WHAT YOU ARE ASKED TO DO » Copy all the records word for word, apart from any pictures.

RECORDED DATA »

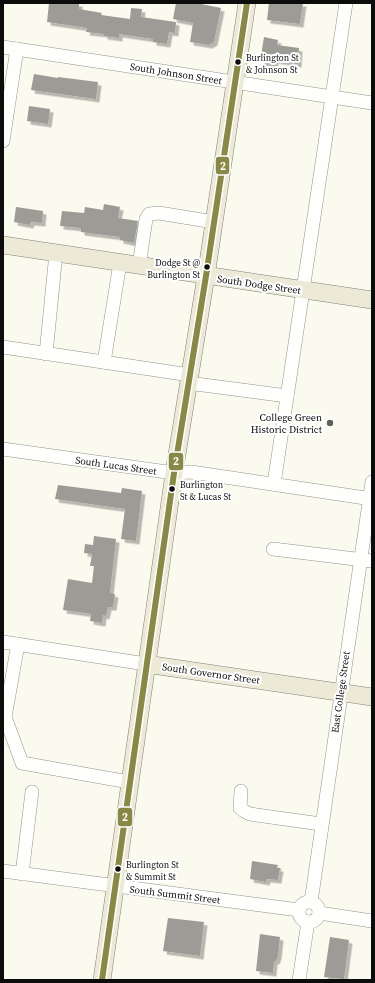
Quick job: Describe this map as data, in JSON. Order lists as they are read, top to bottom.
{
  "streets": {
    "main road": ["South Dodge Street", "South Governor Street"],
    "street": [
      "South Johnson Street",
      "South Lucas Street",
      "East College Street",
      "South Summit Street"
    ]
  },
  "crossings": [
    ["South Lucas Street", "East College Street"],
    ["South Governor Street", "East College Street"],
    ["East College Street", "South Summit Street"]
  ],
  "places": [
    "Burlington St & Johnson St",
    "Dodge St @ Burlington St",
    "College Green Historic District",
    "Burlington St & Lucas St",
    "Burlington St & Summit St"
  ],
  "lines": ["transit line 2"]
}
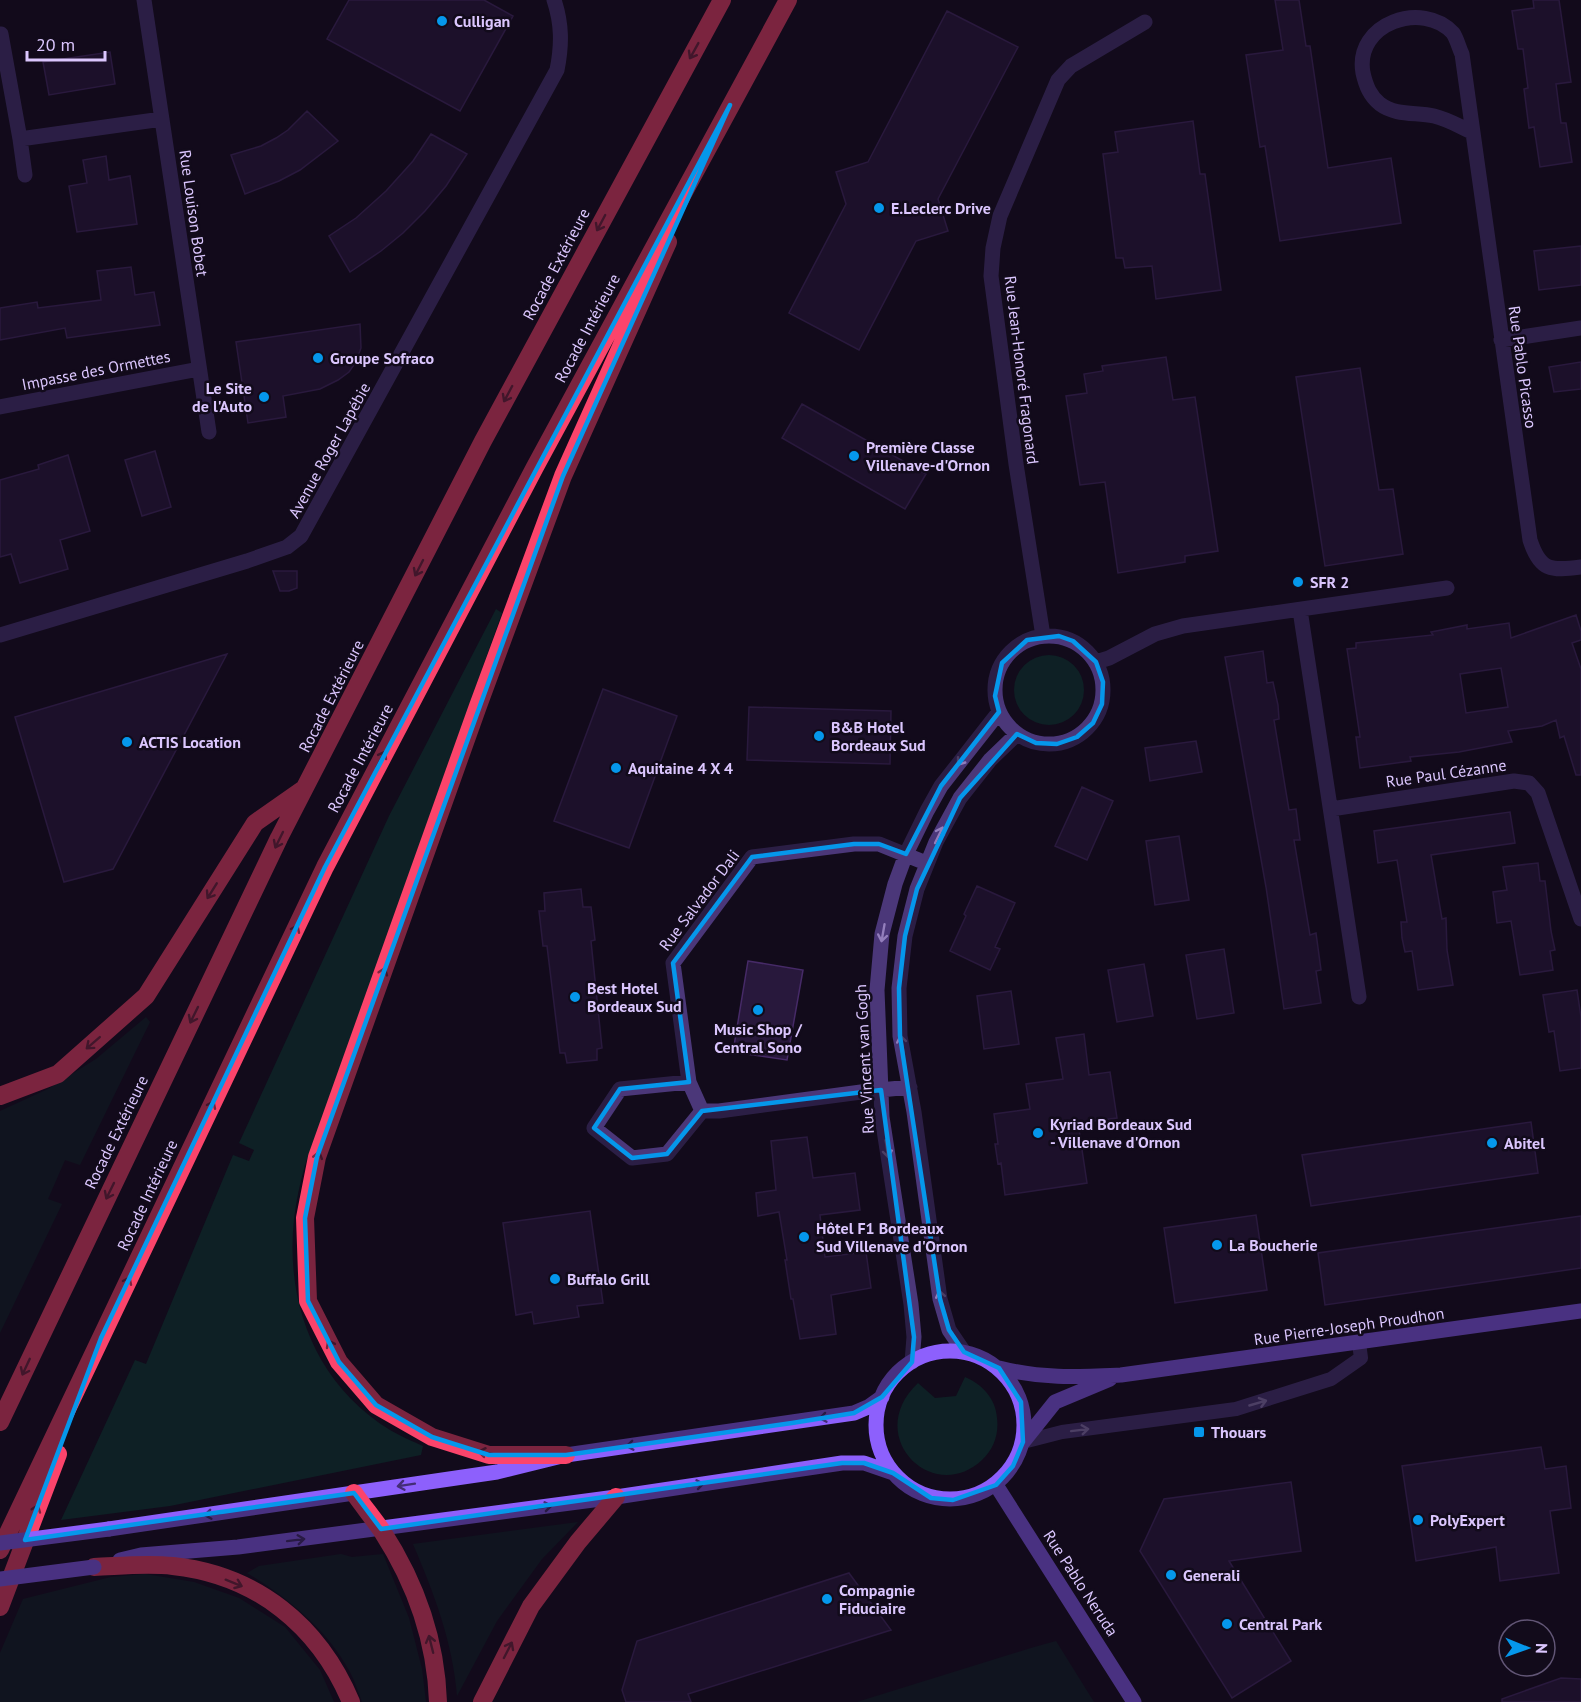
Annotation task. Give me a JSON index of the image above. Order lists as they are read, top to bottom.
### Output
{
  "streets": {
    "highway": ["Rocade Extérieure", "Rocade Intérieure"],
    "main road": ["Rue Pierre-Joseph Proudhon", "Rue Pablo Neruda"],
    "street": [
      "Rue Louison Bobet",
      "Rue Pablo Picasso",
      "Impasse des Ormettes",
      "Rue Jean-Honoré Fragonard",
      "Avenue Roger Lapébie",
      "Rue Paul Cézanne",
      "Rue Salvador Dali",
      "Rue Vincent van Gogh"
    ]
  },
  "crossings": [
    ["Rue Louison Bobet", "Impasse des Ormettes"],
    ["Rue Jean-Honoré Fragonard", "Rue Vincent van Gogh"],
    ["Rue Salvador Dali", "Rue Vincent van Gogh"],
    ["Rue Vincent van Gogh", "Rue Pierre-Joseph Proudhon"],
    ["Rue Vincent van Gogh", "Rue Pablo Neruda"],
    ["Rue Pierre-Joseph Proudhon", "Rue Pablo Neruda"]
  ],
  "one_way": ["Rocade Intérieure"],
  "places": {
    "other": [
      "Culligan",
      "E.Leclerc Drive",
      "Groupe Sofraco",
      "Le Site de l'Auto",
      "Première Classe Villenave-d'Ornon",
      "SFR 2",
      "B&B Hotel Bordeaux Sud",
      "ACTIS Location",
      "Aquitaine 4 X 4",
      "Best Hotel Bordeaux Sud",
      "Music Shop / Central Sono",
      "Kyriad Bordeaux Sud - Villenave d'Ornon",
      "Abitel",
      "Hôtel F1 Bordeaux Sud Villenave d'Ornon",
      "La Boucherie",
      "Buffalo Grill",
      "PolyExpert",
      "Generali",
      "Compagnie Fiduciaire",
      "Central Park"
    ],
    "transit": ["Thouars"]
  },
  "scale_bar": "20 m",
  "north": "right"
}
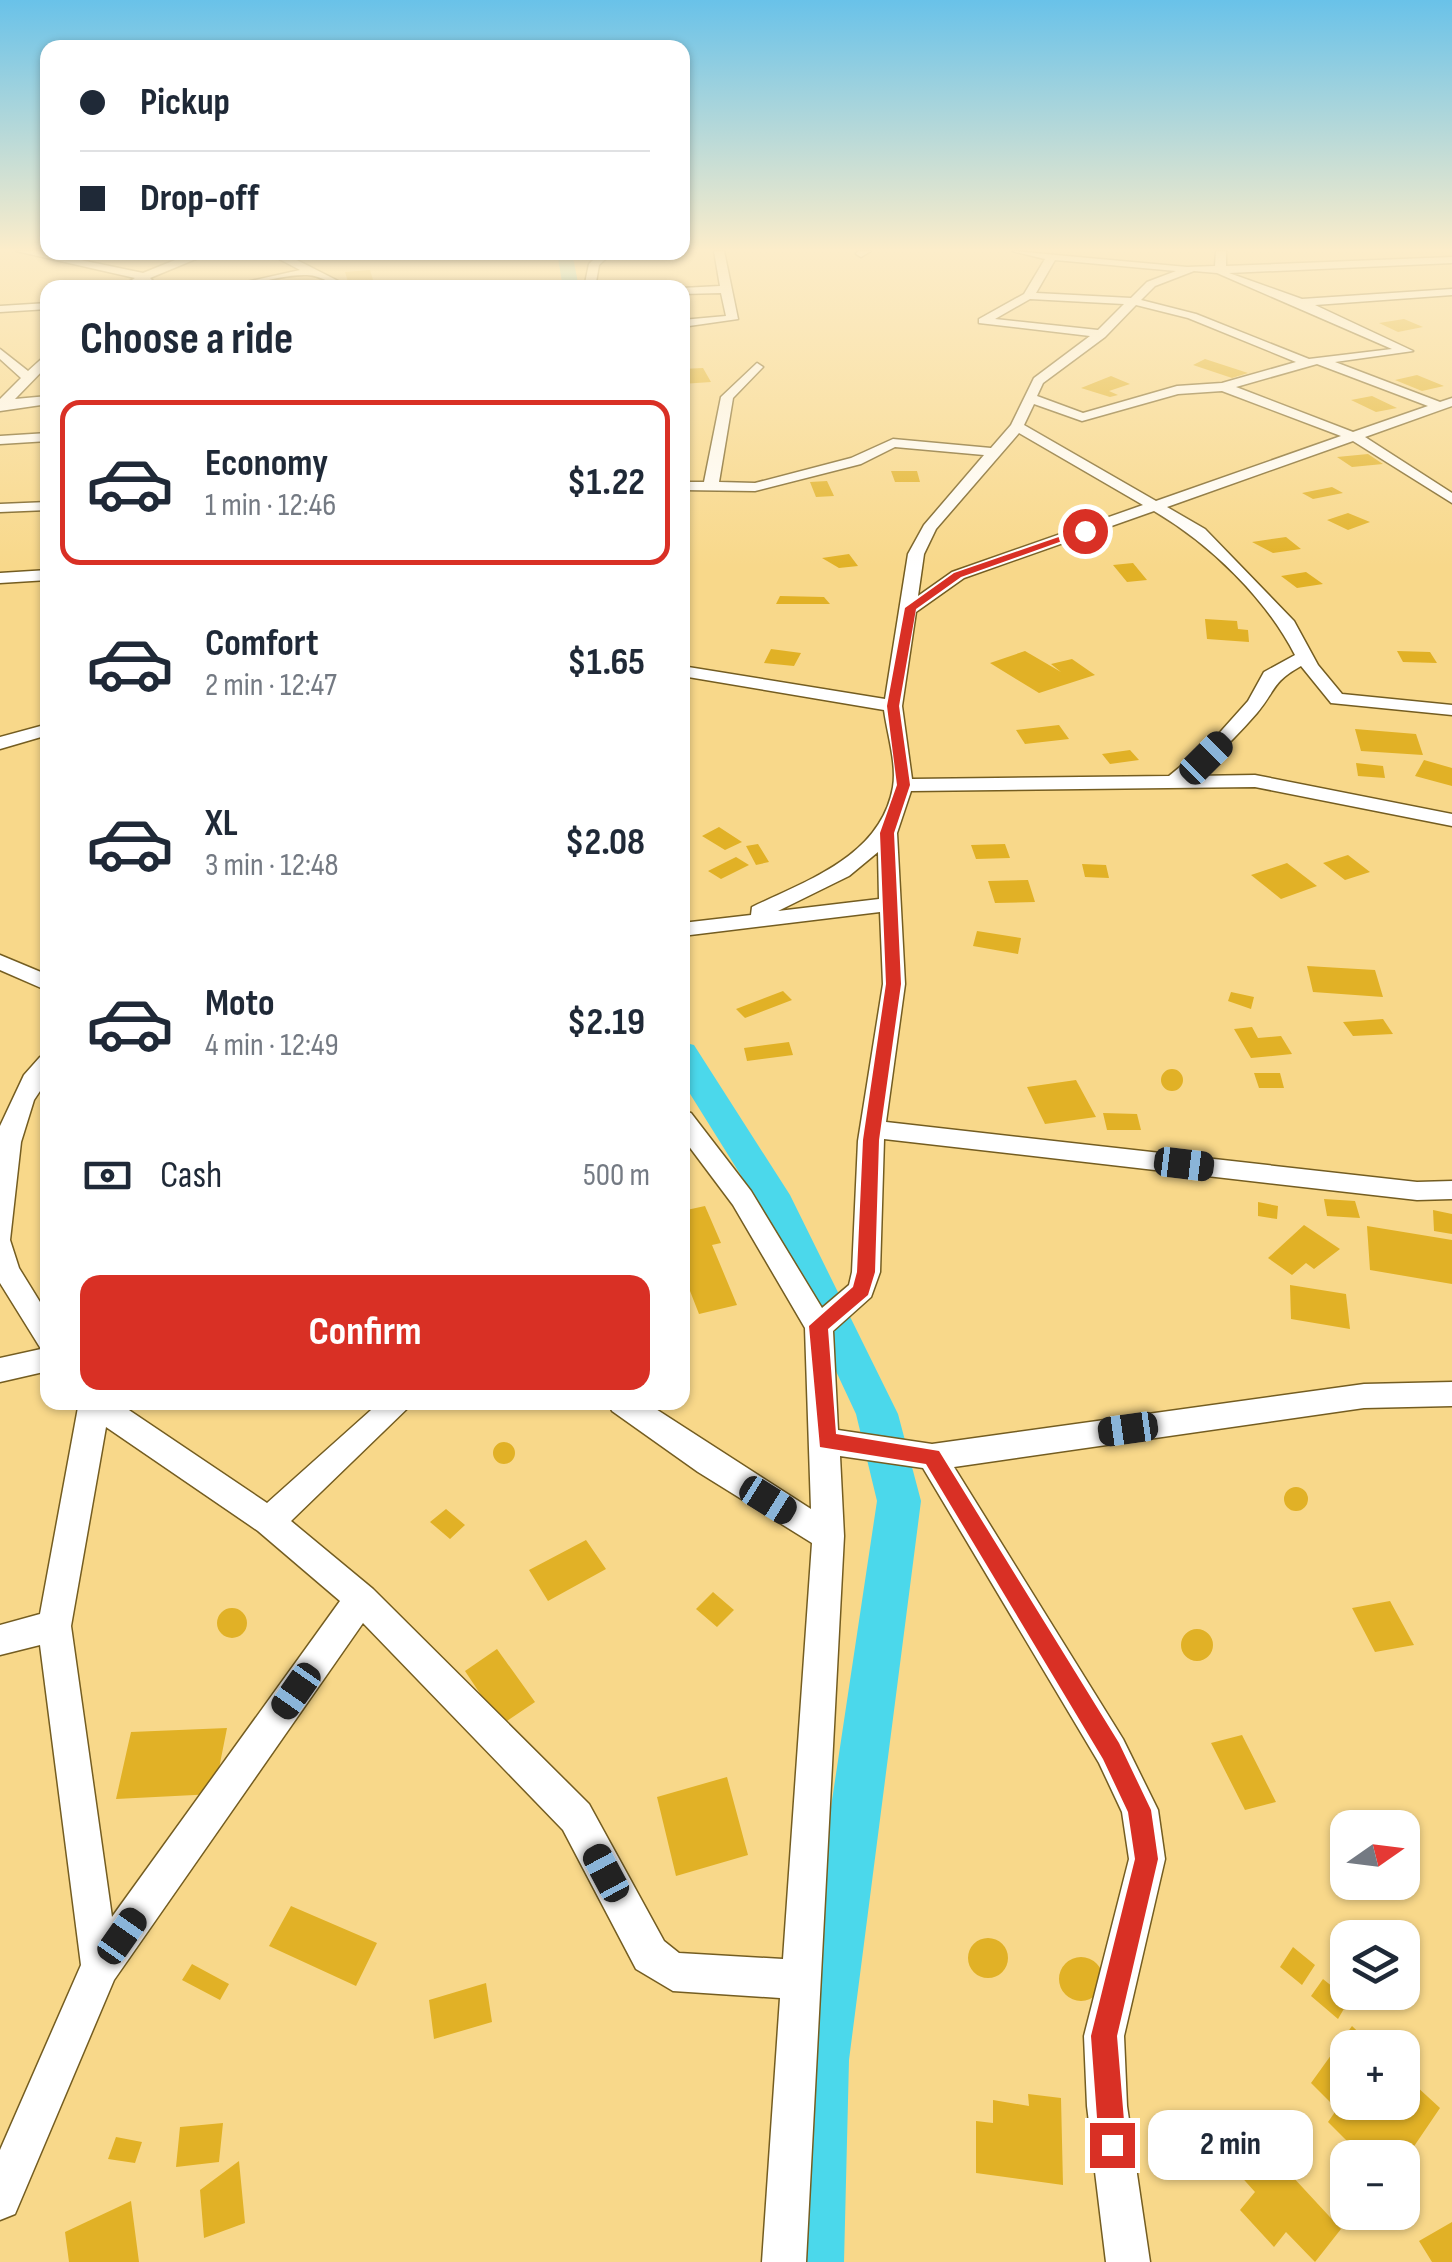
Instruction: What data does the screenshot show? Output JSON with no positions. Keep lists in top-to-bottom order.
{
  "north": "right",
  "page": {
    "banner": ["Pickup", "Drop-off"],
    "heading": "Choose a ride",
    "list": [
      {
        "name": "Economy",
        "note": "1 min · 12:46",
        "value": "$1.22"
      },
      {
        "name": "Comfort",
        "note": "2 min · 12:47",
        "value": "$1.65"
      },
      {
        "name": "XL",
        "note": "3 min · 12:48",
        "value": "$2.08"
      },
      {
        "name": "Moto",
        "note": "4 min · 12:49",
        "value": "$2.19"
      }
    ],
    "pay": ["Cash", "500 m"],
    "buttons": "Confirm",
    "map_buttons": ["+", "−"],
    "bubble": "2 min"
  }
}
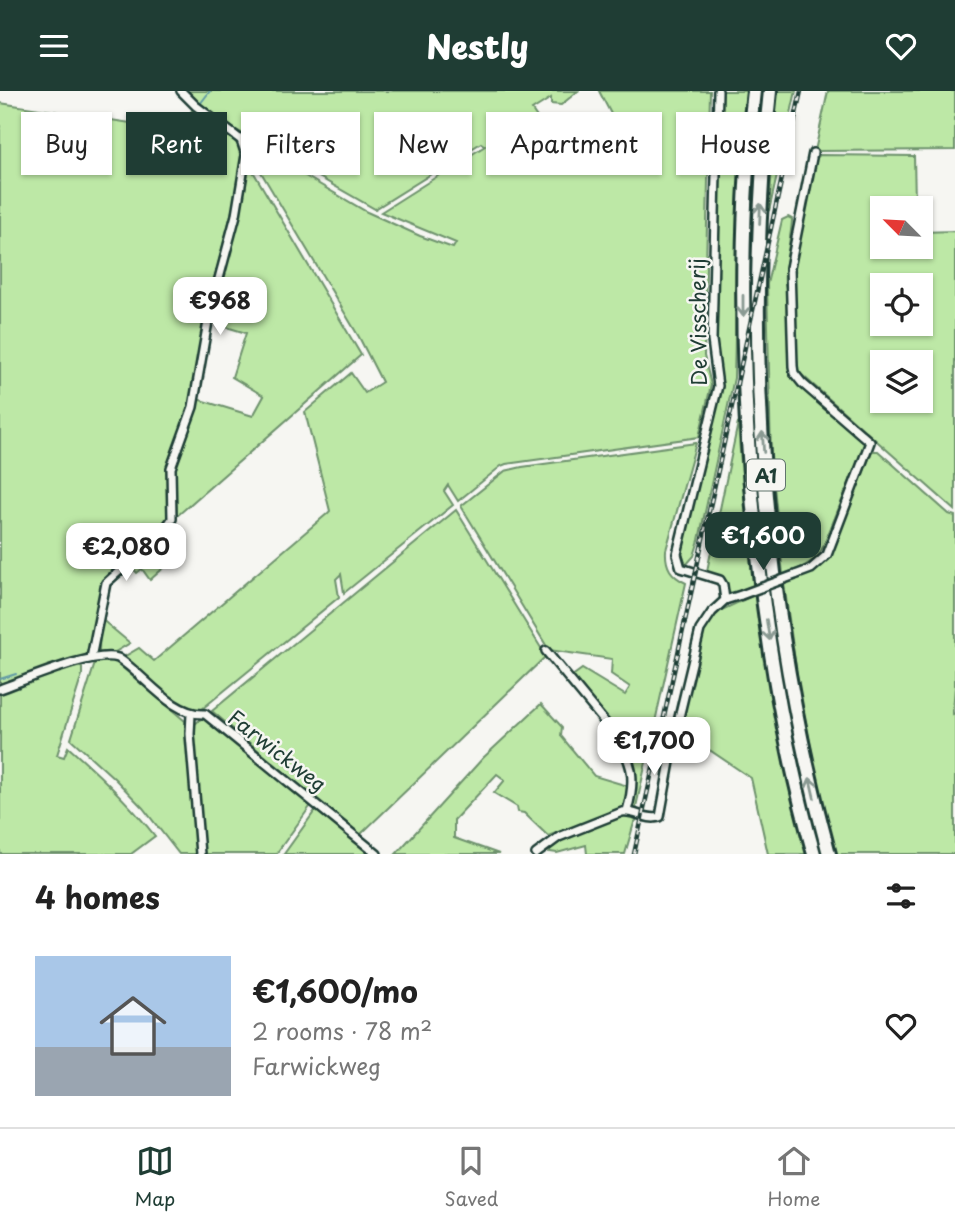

EXPECTED OUTPUT »
Quick job: Describe this map as data, in JSON. Order lists as they are read, top to bottom.
{
  "streets": {
    "main road": ["South Dodge Street", "South Governor Street"],
    "street": [
      "South Johnson Street",
      "South Lucas Street",
      "East College Street",
      "South Summit Street"
    ]
  },
  "crossings": [
    ["South Lucas Street", "East College Street"],
    ["South Governor Street", "East College Street"],
    ["East College Street", "South Summit Street"]
  ],
  "places": [
    "Burlington St & Johnson St",
    "Dodge St @ Burlington St",
    "College Green Historic District",
    "Burlington St & Lucas St",
    "Burlington St & Summit St"
  ],
  "lines": ["transit line 2"]
}
Annotation task. Give me a JSON index of the image above. Order lists as they are read, top to bottom.
### Output
{
  "streets": {
    "highway": ["Rocade Extérieure", "Rocade Intérieure"],
    "main road": ["Rue Pierre-Joseph Proudhon", "Rue Pablo Neruda"],
    "street": [
      "Rue Louison Bobet",
      "Rue Pablo Picasso",
      "Impasse des Ormettes",
      "Rue Jean-Honoré Fragonard",
      "Avenue Roger Lapébie",
      "Rue Paul Cézanne",
      "Rue Salvador Dali",
      "Rue Vincent van Gogh"
    ]
  },
  "crossings": [
    ["Rue Louison Bobet", "Impasse des Ormettes"],
    ["Rue Jean-Honoré Fragonard", "Rue Vincent van Gogh"],
    ["Rue Salvador Dali", "Rue Vincent van Gogh"],
    ["Rue Vincent van Gogh", "Rue Pierre-Joseph Proudhon"],
    ["Rue Vincent van Gogh", "Rue Pablo Neruda"],
    ["Rue Pierre-Joseph Proudhon", "Rue Pablo Neruda"]
  ],
  "one_way": ["Rocade Intérieure"],
  "places": {
    "other": [
      "Culligan",
      "E.Leclerc Drive",
      "Groupe Sofraco",
      "Le Site de l'Auto",
      "Première Classe Villenave-d'Ornon",
      "SFR 2",
      "B&B Hotel Bordeaux Sud",
      "ACTIS Location",
      "Aquitaine 4 X 4",
      "Best Hotel Bordeaux Sud",
      "Music Shop / Central Sono",
      "Kyriad Bordeaux Sud - Villenave d'Ornon",
      "Abitel",
      "Hôtel F1 Bordeaux Sud Villenave d'Ornon",
      "La Boucherie",
      "Buffalo Grill",
      "PolyExpert",
      "Generali",
      "Compagnie Fiduciaire",
      "Central Park"
    ],
    "transit": ["Thouars"]
  },
  "scale_bar": "20 m",
  "north": "right"
}
Instruction: What data does the screenshot show? Output JSON with no positions. Keep lists in top-to-bottom order.
{
  "north": "right",
  "page": {
    "banner": ["Pickup", "Drop-off"],
    "heading": "Choose a ride",
    "list": [
      {
        "name": "Economy",
        "note": "1 min · 12:46",
        "value": "$1.22"
      },
      {
        "name": "Comfort",
        "note": "2 min · 12:47",
        "value": "$1.65"
      },
      {
        "name": "XL",
        "note": "3 min · 12:48",
        "value": "$2.08"
      },
      {
        "name": "Moto",
        "note": "4 min · 12:49",
        "value": "$2.19"
      }
    ],
    "pay": ["Cash", "500 m"],
    "buttons": "Confirm",
    "map_buttons": ["+", "−"],
    "bubble": "2 min"
  }
}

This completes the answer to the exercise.